Eine Fehlannahme ist etwa die verbreitete Angst davor, was Roboter oder was Künstliche Intelligenz (KI) uns alles antun werden. Dabei wird vergessen, dass diese Maschinen von Menschen entwickelt werden und dass wir mit ihrer Hilfe eine inklusivere Gesellschaft gestalten können. Wir können entscheiden, ob wir sie nutzen wollen, um Reichtum und Macht zu konzentrieren. Und ich gehe noch einen Schritt weiter und sage: Weil diese Technologie so machtvoll ist, gibt sie uns die Möglichkeit, die Welt besser zu machen. Wir haben mehr Kontrolle über die Welt als je zuvor.

Wie können wir die Welt verbessern mithilfe von Automatisierung?

Ich sehe da sehr viele Ansatzpunkte. Technologen können diese Tools so gestalten, dass sie unsere Arbeit spannender machen und uns lästige Tätigkeiten abnehmen. Ich berate beispielsweise ein Unternehmen, das KI im Callcenter einsetzt. Aber nicht, um Mitarbeiter zu ersetzen, sondern um ihnen zu helfen: Die KI gibt ihnen Ratschläge, welche Themen sie in einem laufenden Gespräch als nächstes ansprechen könnten, wie sie gerade auf den anderen wirken oder wo die Interaktion gerade stockt. Mensch und Maschine zusammen machen hier einen deutlich besseren Job als der Mensch oder die Maschine allein.

Ganze Berufe zu automatisieren würde also die Möglichkeiten der KI gar nicht optimal ausnutzen?

Ja, und viele Manager denken gerade nicht kreativ genug. Sie schauen sich etwas an und fragen: Wie können wir das automatisieren? Dabei sollten sie fragen: Wie können wir das besser machen? Manager können Menschen mit Technologie unterstützen statt sie zu ersetzen.
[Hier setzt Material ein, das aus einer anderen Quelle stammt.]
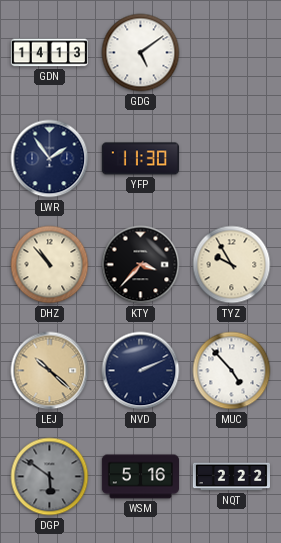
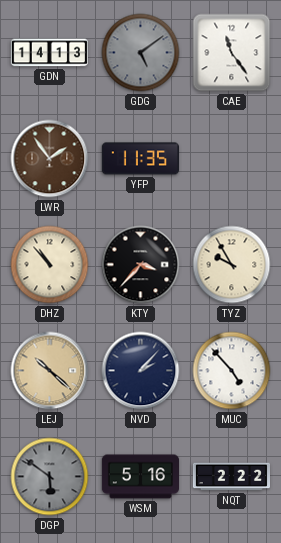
GDG dial: white -> grey
CAE: none -> 11:24
LWR dial: navy -> brown
YFP: 11:30 -> 11:35
NVD: 2:11 -> 2:07
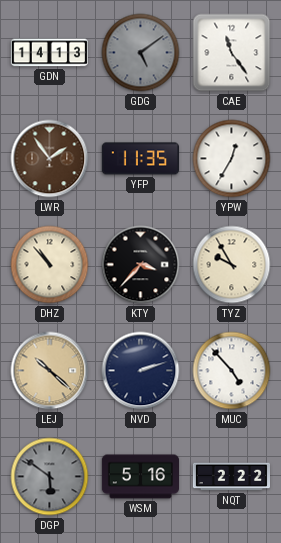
YPW: none -> 12:35
NVD: 2:07 -> 2:12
Und wenn wir mehr Menschen beschäftigen, erarbeiten wir mehr Reichtum für alle.

Anders als in "The second machine age" sagen Sie jetzt also, dass Mensch und Maschine zusammenarbeiten werden. Haben Sie Ihre Ansichten geändert?

Ich würde sagen nein, aber vielleicht habe ich das damals nicht klar genug ausgedrückt. Schon in unserem Buch "Race against the machine" von 2011 haben Andrew McAfee und ich gesagt, dass es eigentlich "Race with the machines" heißen müsste. Dass wir nicht gegen die Maschine ankämpfen sollten, sondern uns zusammentun, um mehr Wert zu erarbeiten. Wir haben die Chance auf so viel mehr Produktivität, also sollten wir sie nutzen. Ich bin erstaunt, dass so viele Menschen fordern, diese Entwicklung zu bremsen. Wir erhöhen damit doch den Wohlstand aller.

Wirklich aller? Wer profitiert denn von dieser gesteigerten Produktivität? Sind es nicht die, die ohnehin schon viel besitzen, die großen Unternehmen?

Oh ja, das stimmt natürlich. Wir können mehr Reichtum schaffen, aber es gibt natürlich keinen Automatismus, der dafür sorgt, dass dieser Reichtum breit geteilt wird. Wir müssen aktiv werden als Unternehmer und Politiker und dafür sorgen, dass es so kommt. Das ist die Herausforderung. Und das ist keine Entscheidung, die Maschinen für uns treffen können, die müssen wir selbst treffen.